The aquarium, which is claimed to be the most beautiful in the world, is enclosed in the ravine that cuts the cliff into two parts, which are united by the cliff bridge that passes over this establishment, whose Moorish architecture is not particularly attractive. Within the building are twenty six tanks, containing a number of specimens of sea and river fishes, alligators, tortoises, and the inevitable seals, whose evolutions so greatly amuse children of all ages. There are also grottoes arranged with chairs and tables, wherein one can read the papers, or chat while listening to the harmonious strains of the orchestra, which constitutes the great attraction of the aquarium.

"We descend to the beach by an ingenious tramway which saves bathers the trouble of walking up and down the steep cliffs. This is an immense boon to invalids, and there are a great number of bathing places in England and France which would do well to imitate Scarborough in this respect – Biarritz for example.

"Sandy, soft, and firm, the beach is covered with bathing machines. According to English custom, ladies bathe on one side and the gentlemen on the other.

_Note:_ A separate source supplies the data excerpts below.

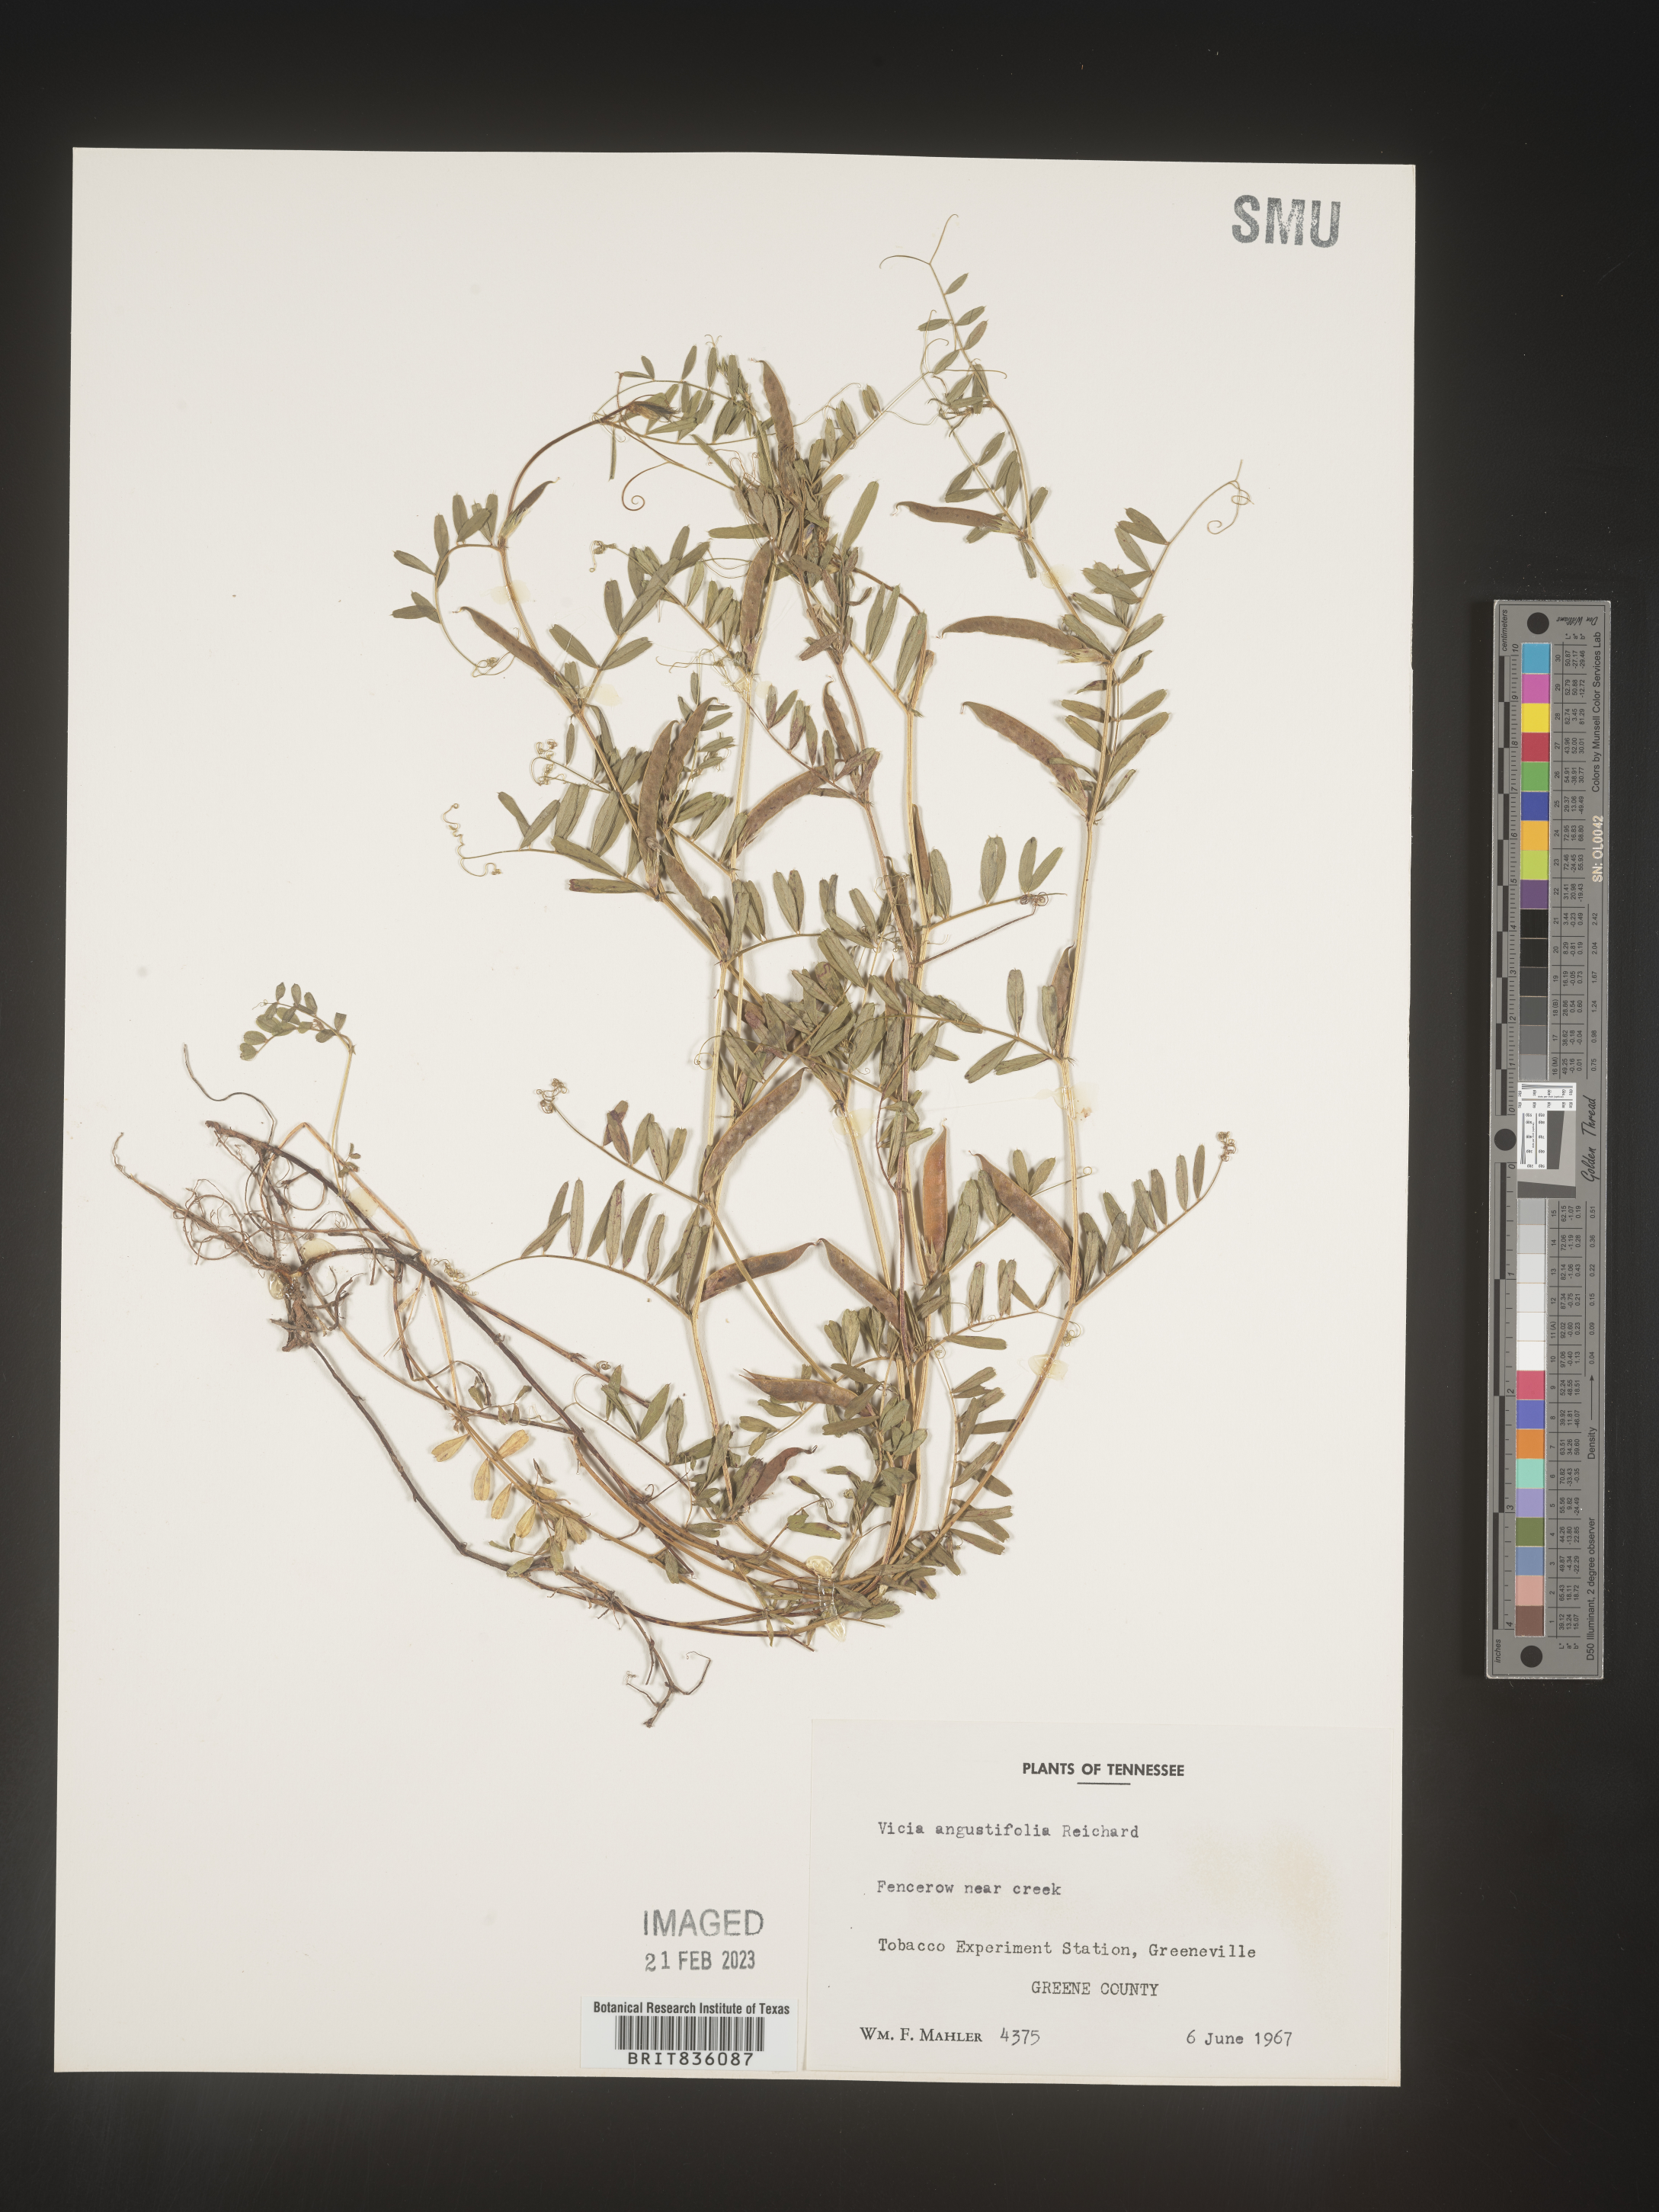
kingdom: Plantae
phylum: Tracheophyta
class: Magnoliopsida
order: Fabales
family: Fabaceae
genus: Vicia
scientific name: Vicia sativa
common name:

Children play on the sand, construct redoubts, and fortifications, on which they plant the British flag. A considerable number of equestrians, some mounted on hired hacks, others upon the modest donkey, plunge through the sands in every sense of the word. In this respect Scarborough does not set an example worthy of imitation, the presence of these riders a source of danger to the children, and an annoyance to the promenaders."



Scarborough continues to be a popular resort with much musical and theatrical entertainment but according to the Wikipedia entry, the Scarborough Spa waters were declared unfit for human consumption and sealed off in the 1930s.

This is my contribution to Sepia Saturday.